I need to do something like the following but getting the above error
class PrioritizedEvent<DelegateType>
{
private ArrayList delegates;
public PrioritizedEvent()
{
this.delegates = new ArrayList();
}
public void AddDelegate(DelegateType d, int priority)
{
this.delegates.Add(new PrioritizedDelegate<DelegateType>((Delegate)d, priority));
this.delegates.Sort();
}
protected class PrioritizedDelegate<DelegateType> : IComparable
{
public Delegate d;
public int priority;
public PrioritizedDelegate(Delegate d, int priority)
{
this.d = d;
this.priority = priority;
}
}
}
I cannot caste the DelegateType D to Delegate
Indeed, you cannot specify a : Delegate
constraint - it simply cannot be done (the compiler stops you).
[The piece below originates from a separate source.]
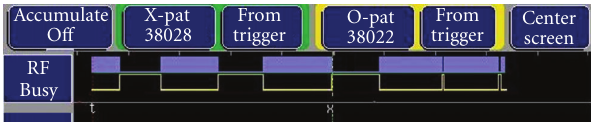
Figure 13: Sensitivity measurement.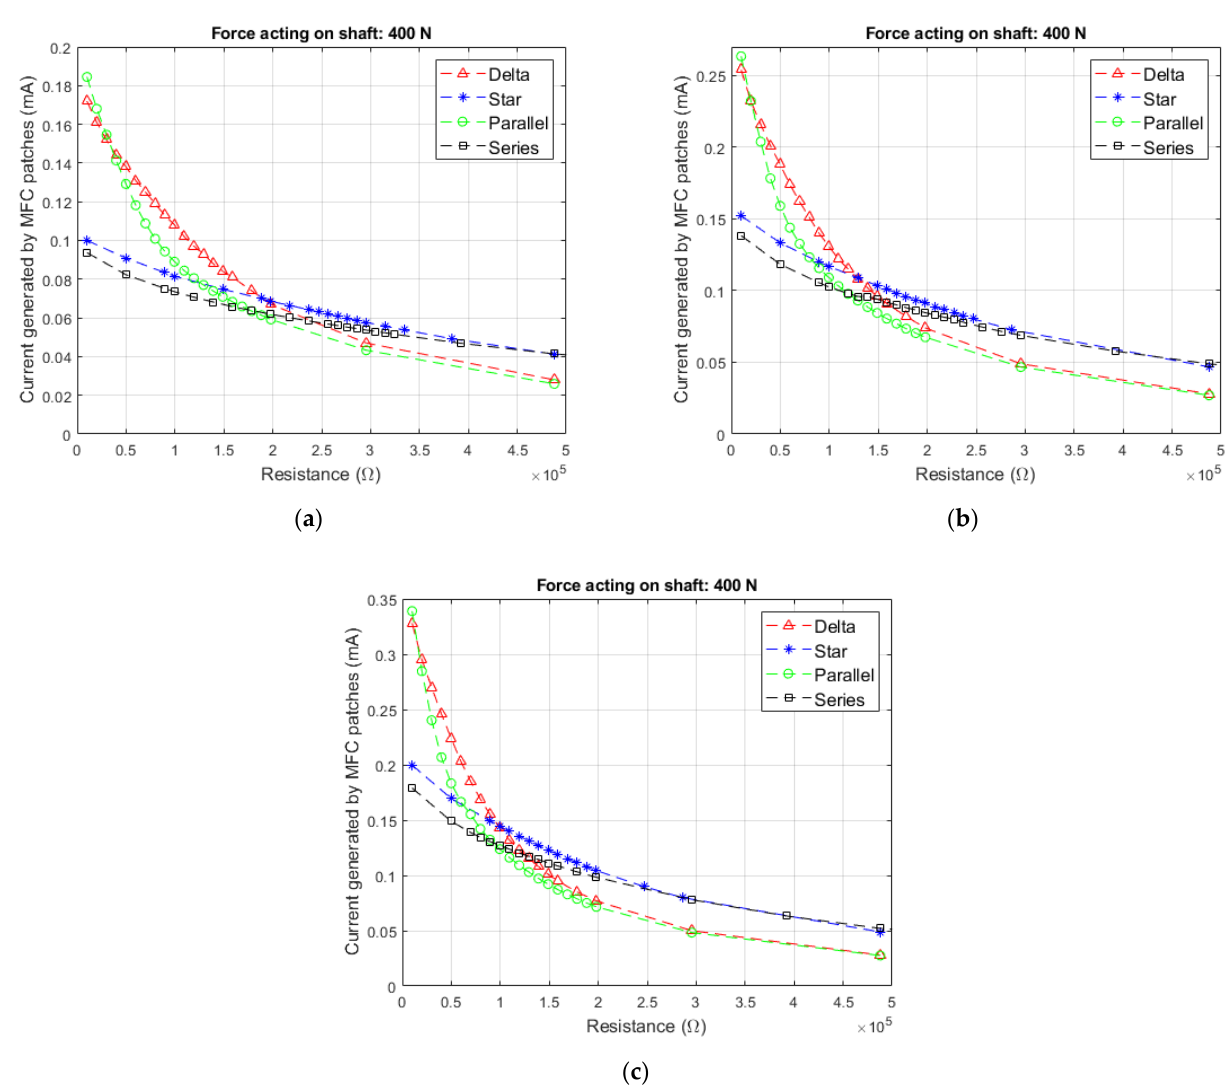
Figure 6. Electrical power generated for a force equal to 400 N: ( a ) rotational speed equal to 10 rps; ( b ) rotational speed equal to 15 rps; and ( c ) rotational speed equal to 20 rps.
You might find it useful to add a where DelegateType : class
, just to stop usage with int
etc, but you can't do this all through generics. You will need to cast via object
instead:
(Delegate)(object)d
However, personally I think you should be storing DelegateType
, not Delegate
, ie
protected class PrioritizedDelegate : IComparable
{
public DelegateType d;
public int priority;
public PrioritizedDelegate(DelegateType d, int priority)
{
this.d = d;
this.priority = priority;
}
}
Note I removed the <DelegateType>
from the above: because it is nested inside a generic type ( PrioritizedEvent<DelegateType>
) it already inherits this from the parent.
For example:
class PrioritizedEvent<TDelegateType> where TDelegateType : class
{
private readonly List<PrioritizedDelegate> delegates
= new List<PrioritizedDelegate>();
public void AddDelegate(TDelegateType callback, int priority)
{
delegates.Add(new PrioritizedDelegate(callback, priority));
delegates.Sort((x,y) => x.Priority.CompareTo(y.Priority));
}
protected class PrioritizedDelegate
{
public TDelegateType Callback {get;private set;}
public int Priority {get;private set;}
public PrioritizedDelegate(TDelegateType callback, int priority)
{
Callback = callback;
Priority = priority;
}
}
}
Your DelegateType
is completely unrestricted. For all the compiler knows it could be an int
or some class or a delegate.
Now normally you could use some constraints to restrict the generic type, unfortunately restricting it to a delagate is not allowed.
Marc Gravell's answer to the question why C# Generics won't allow Delegate Type Constraints gives you a workaround.